FAST Heading Final Adjustment and Export — Once a better heading is identified, it can be added to the next panel. Overlapping headings are displayed at the top, indicating a higher likelihood of accuracy. Single-occurrence headings are shown in a lower section. Users can customize the sequence and adjust the selections as needed.
Thoughts
GEN-AI to Application
Synthesize Information and Define Scope
With the release of ChatGPT, AI is expanding into professions beyond what we previously imagined. The integration of Gen-AI into library cataloging holds transformative potential for the industry. Developing an LLM for this purpose involves an iterative process, with book cataloger from different library editting, collaborating, and improving the headings continously. , leaving a relatively high error toleration for book classification. Compared to library cataloger using their knowledge and subjective assessment, the AI cataloger is more consistant in this manner and can sustain the process.
AI bot to AI Agent
With the proof of concept of using Gen-AI to assist in subject
heading generation, building it into an application is a
significant leap forward. One challenge is designing the user
experience: we aim to provide an automated system that still
allows users to engage with the model and its details.

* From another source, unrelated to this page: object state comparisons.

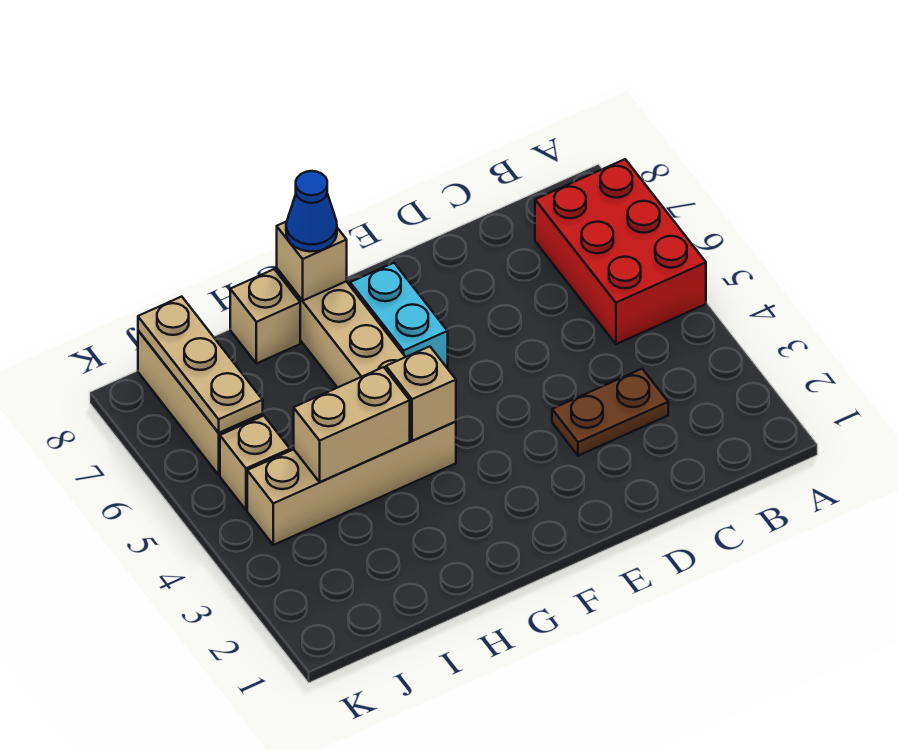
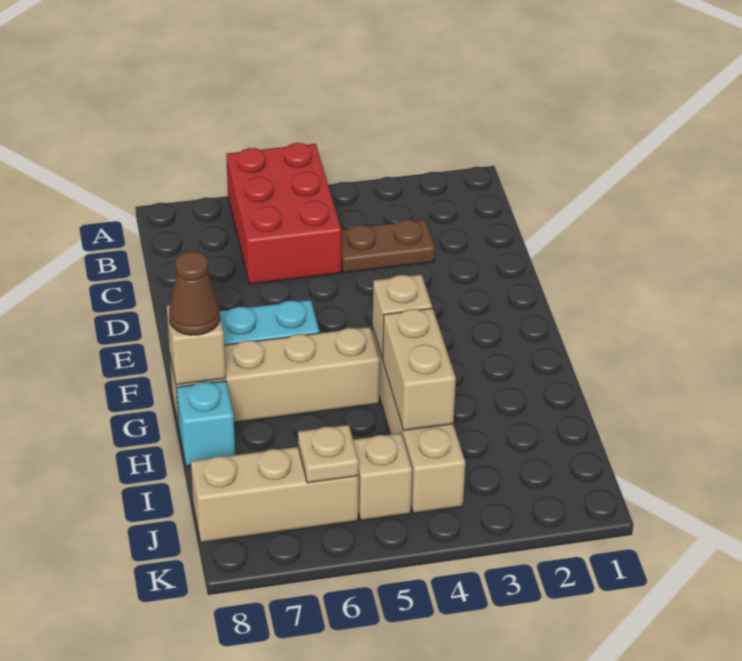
red 2x3 brick [535,159,706,344] -> red 2x3 brick turned to [226,143,341,284]
brown 1x2 plate [552,369,668,456] -> brown 1x2 plate turned to [341,220,435,273]
blue 1x1 cone [286,171,337,252] -> brown 1x1 cone [169,251,220,335]
tan 1x1 brick [230,269,300,364] -> cyan 1x1 brick [176,381,235,466]
tan 1x3 plate [138,297,263,433] -> tan 1x1 plate [298,425,359,483]

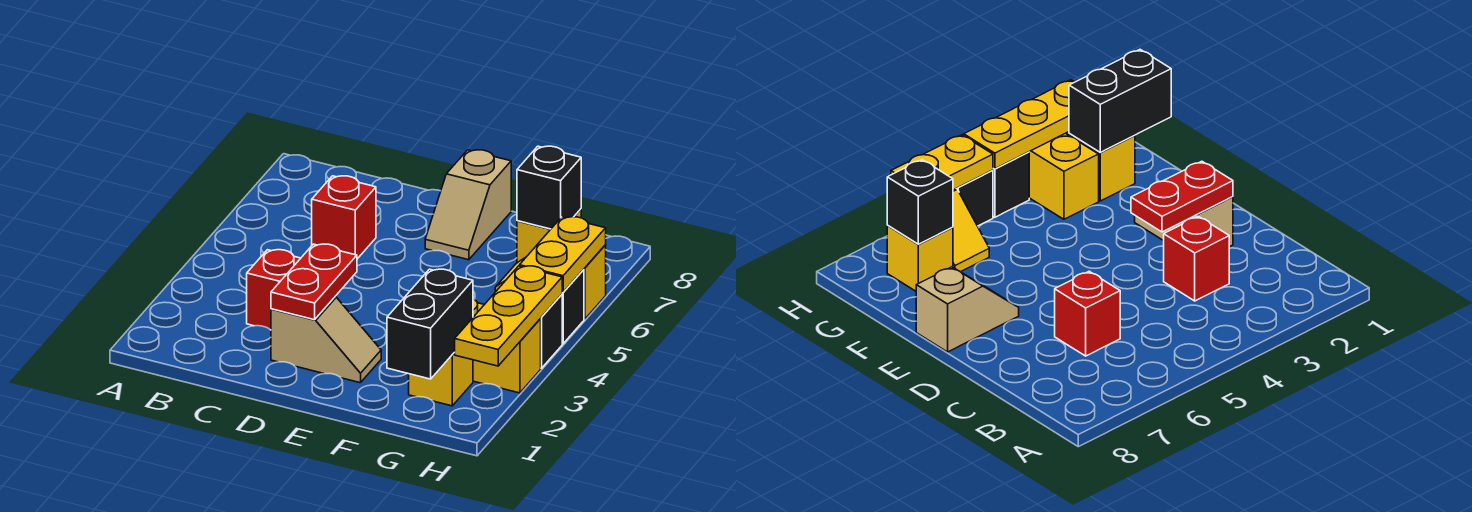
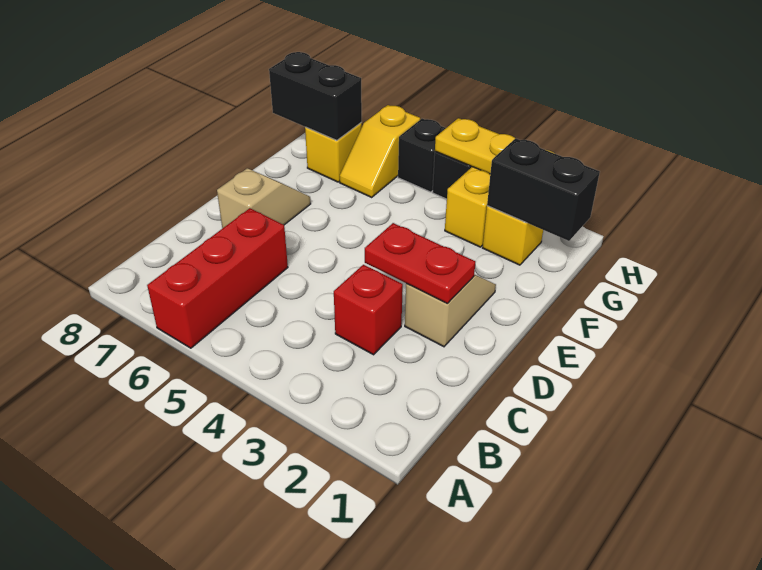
red 1x1 brick [312,176,376,259] -> red 1x3 brick [147,208,288,348]
tan 1x2 slope [425,150,511,260] -> tan 1x2 slope turned to [217,168,311,228]
black 1x1 brick [517,146,581,229] -> black 1x2 brick [269,52,362,141]
yellow 1x2 plate [520,217,606,292] -> none

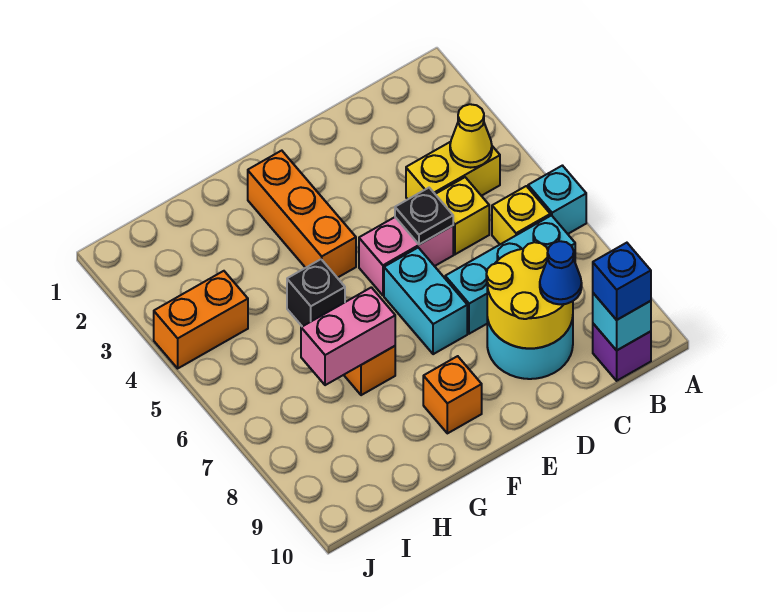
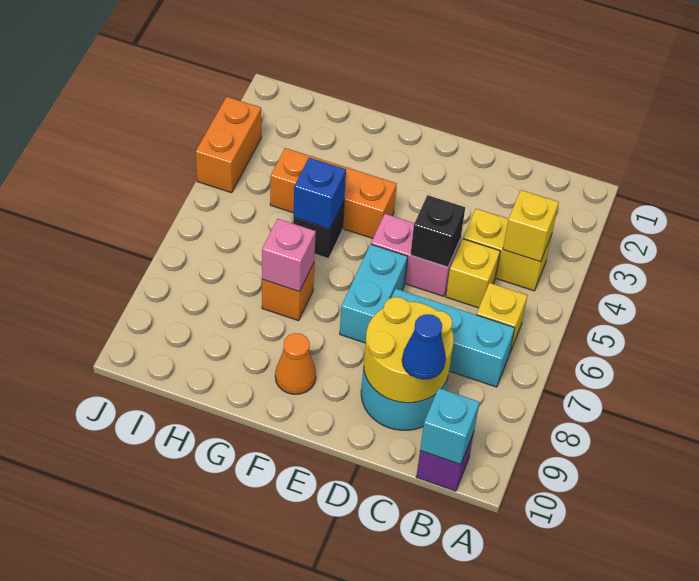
cyan 1x1 brick [528,166,586,234] -> none
yellow 1x1 cone [450,104,492,168] -> yellow 1x1 brick [503,190,559,262]
blue 1x1 brick [593,243,651,320] -> blue 1x1 brick moved to [293,158,346,229]
black 1x1 plate [395,188,453,244] -> black 1x1 brick [410,195,465,267]
orange 1x3 brick [248,151,356,278] -> orange 1x3 brick turned to [270,148,397,238]
orange 1x1 brick [423,356,482,433] -> orange 1x1 cone [275,333,316,394]
pink 1x2 brick [301,287,395,385] -> pink 1x1 brick [262,219,316,292]
orange 1x2 brick [154,271,248,368] -> orange 1x2 brick turned to [196,97,261,193]

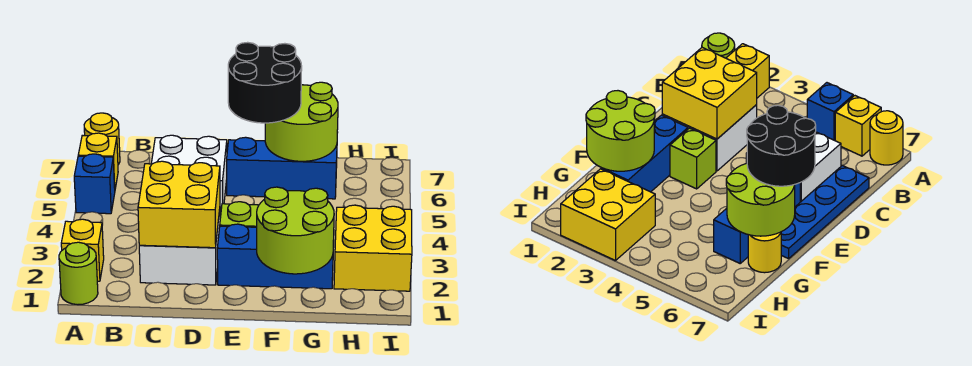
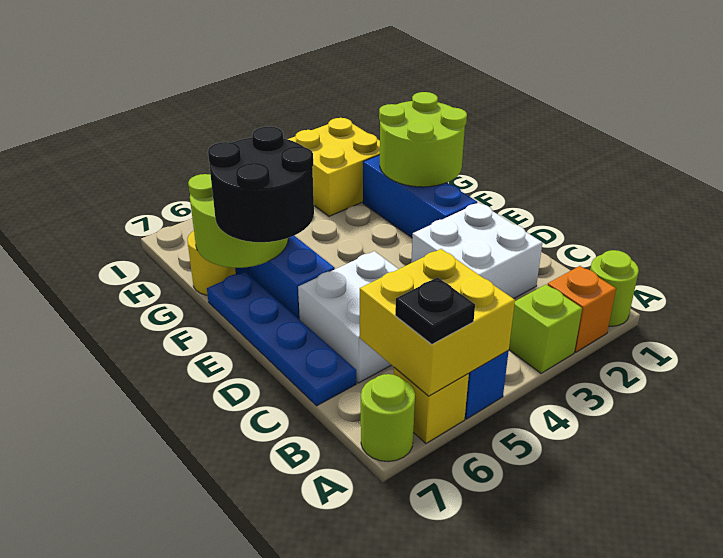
yellow 1x1 brick [61,219,104,281] -> orange 1x1 brick [548,266,616,352]
none -> black 1x1 plate [395,277,475,344]
yellow 1x1 round brick [84,113,120,165] -> lime 1x1 round brick [361,374,415,462]
yellow 2x2 brick [138,161,220,248] -> yellow 2x2 brick moved to [360,249,515,396]
lime 1x1 brick [220,202,258,227] -> lime 1x1 brick moved to [509,284,582,373]

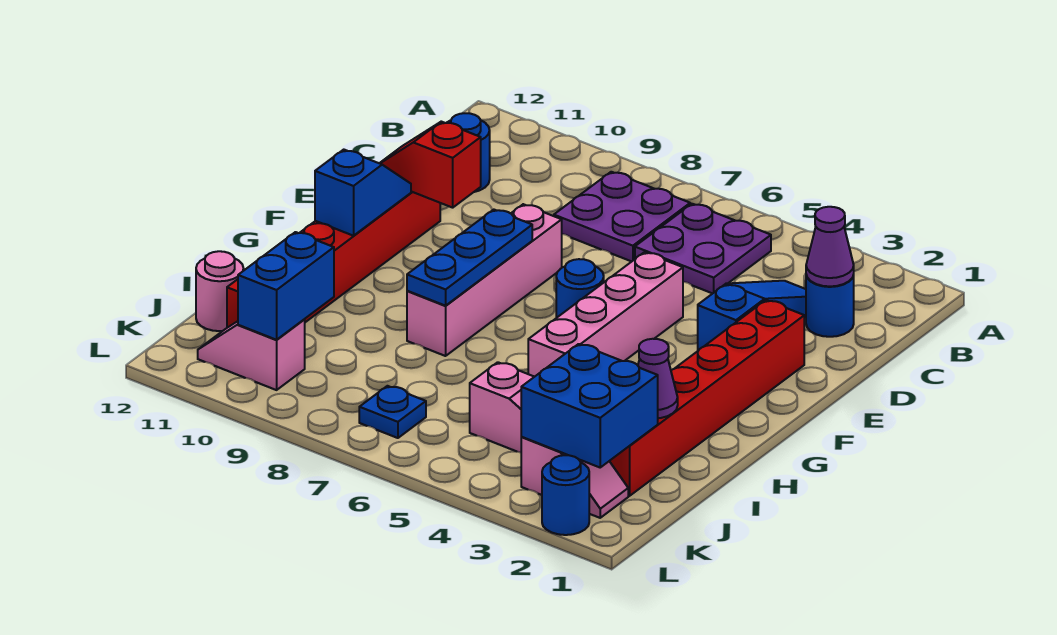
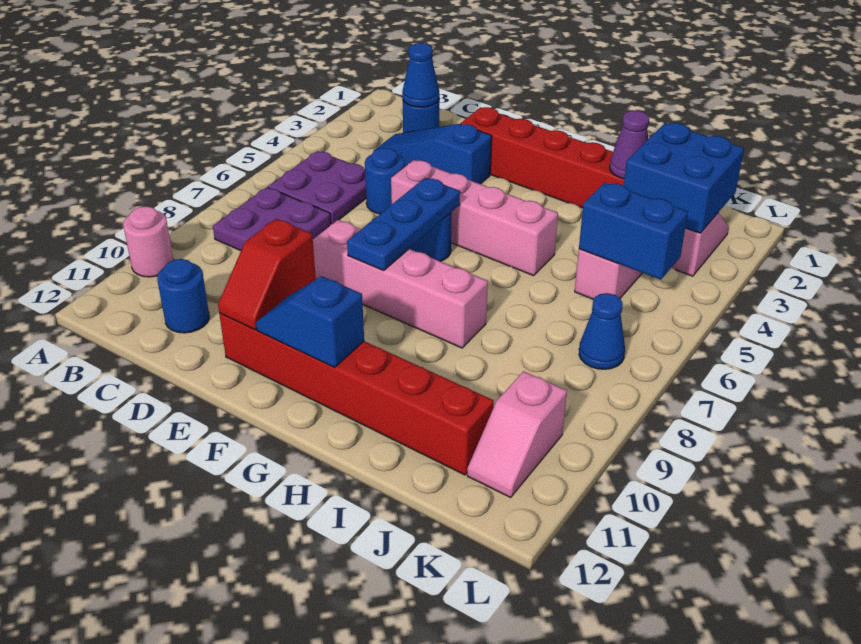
purple 1x1 cone [806,207,854,286] -> blue 1x1 cone [402,43,439,107]
blue 1x3 plate [407,210,532,306] -> blue 1x3 plate turned to [347,178,460,270]
blue 1x2 brick [238,232,334,340] -> blue 1x2 brick moved to [579,183,688,280]
pink 1x1 round brick [196,251,244,331] -> pink 1x1 round brick moved to [123,206,173,277]
blue 1x1 plate [359,386,426,438] -> blue 1x1 cone [579,293,625,369]
blue 1x1 round brick [542,455,589,535] -> blue 1x1 round brick moved to [365,148,405,214]

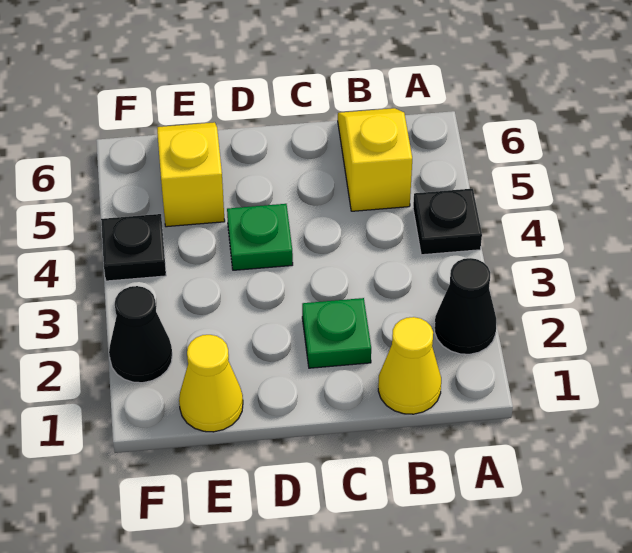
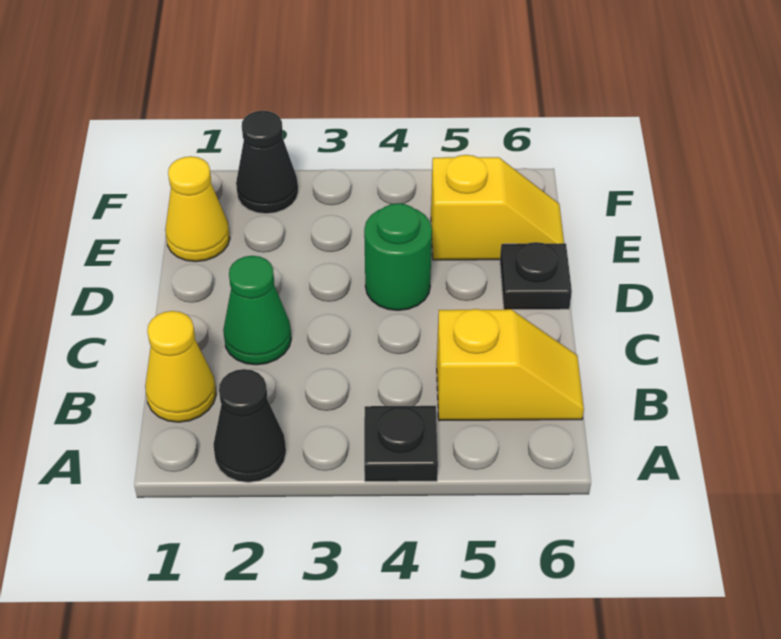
green 1x1 plate [302,298,371,368] -> green 1x1 cone [223,256,291,365]
green 1x1 plate [227,204,293,270] -> green 1x1 round brick [364,203,432,310]
black 1x1 plate [101,214,166,281] -> black 1x1 plate moved to [500,242,572,310]

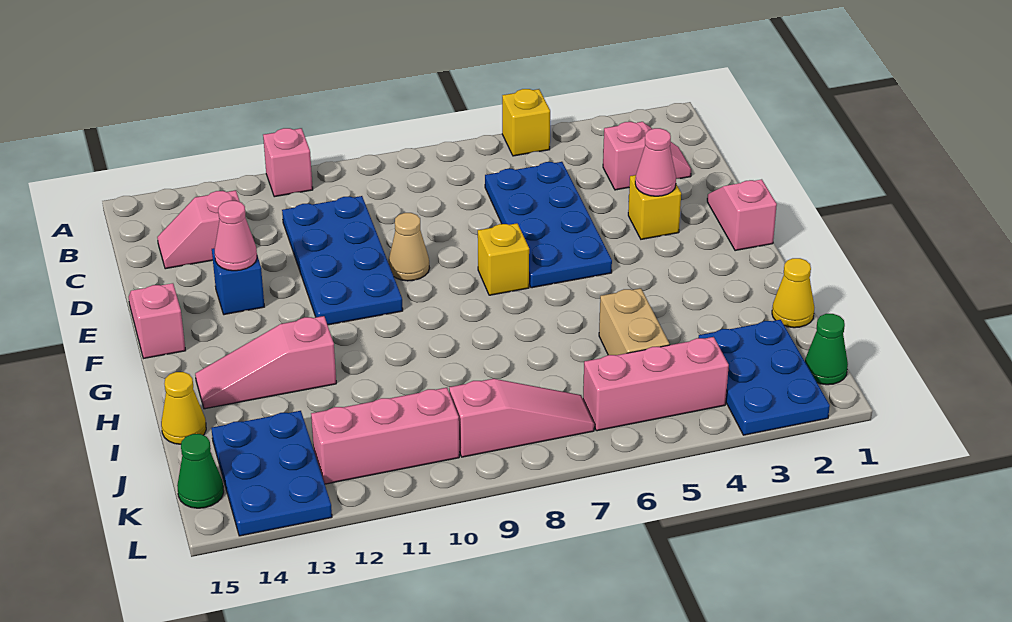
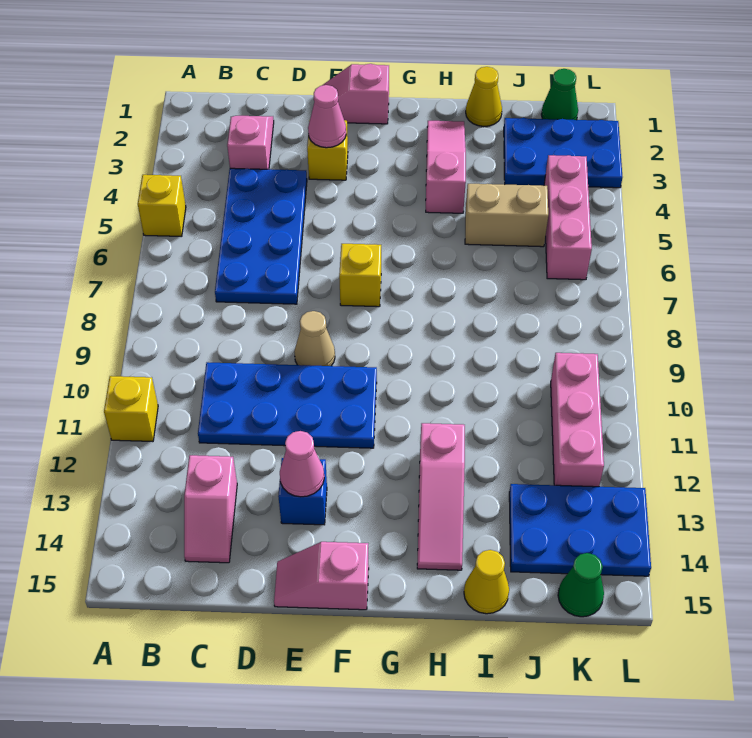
pink 1x1 brick [263,128,313,197] -> yellow 1x1 brick [104,376,158,442]
blue 2x4 plate [485,162,612,288] -> blue 2x4 plate turned to [215,168,307,304]
pink 1x3 slope [449,379,594,457] -> pink 1x3 slope moved to [426,121,466,213]

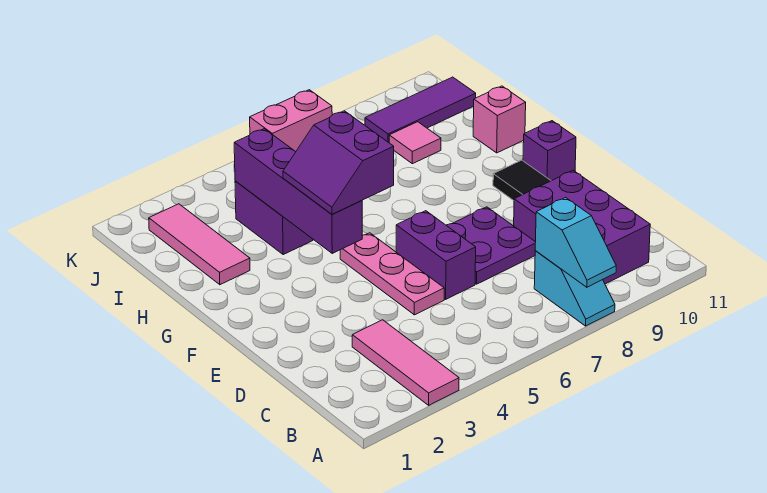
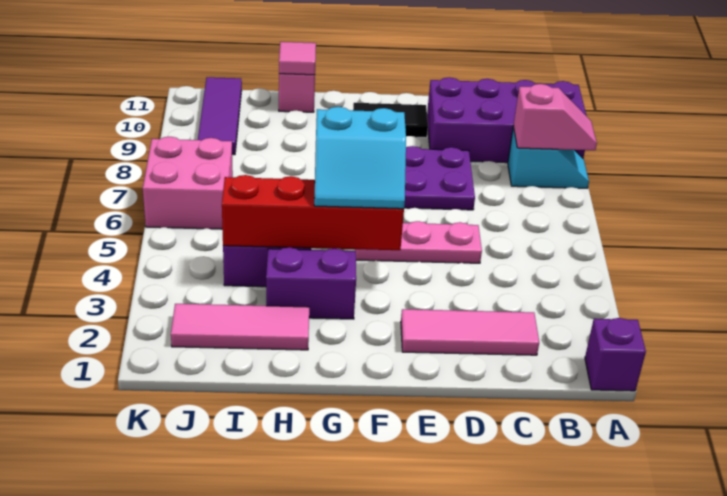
pink 1x3 tile [352,320,459,405] -> pink 1x3 tile moved to [401,309,539,355]
cyan 1x2 slope [535,198,616,287] -> pink 1x2 slope [513,84,597,150]
purple 2x3 brick [514,170,650,284] -> purple 2x4 brick [427,77,586,163]
purple 1x2 brick [396,211,476,299] -> purple 1x2 brick moved to [266,247,356,319]
purple 1x4 brick [234,129,362,253] -> red 1x4 brick [222,175,404,250]
purple 2x2 slope [283,111,394,214] -> cyan 2x2 slope [314,107,406,209]
purple 1x1 brick [523,121,576,181] -> purple 1x1 brick moved to [585,318,646,391]
pink 1x1 tile [389,122,441,164] -> pink 1x1 tile moved to [279,42,316,75]
pink 1x2 brick [250,90,332,152] -> pink 2x2 brick [143,137,233,229]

The AI Cataloger assists in the initial stage of the
task, reducing some of the manual, tedious parts. However,
nuances and details are hard to capture. I initiated some
observations with experienced library catalogers to improve the
algorithm, such as separating the algorthm processing topic and
geographical FAST headings. In the short run, we still need
professionals to help fine-tune the system.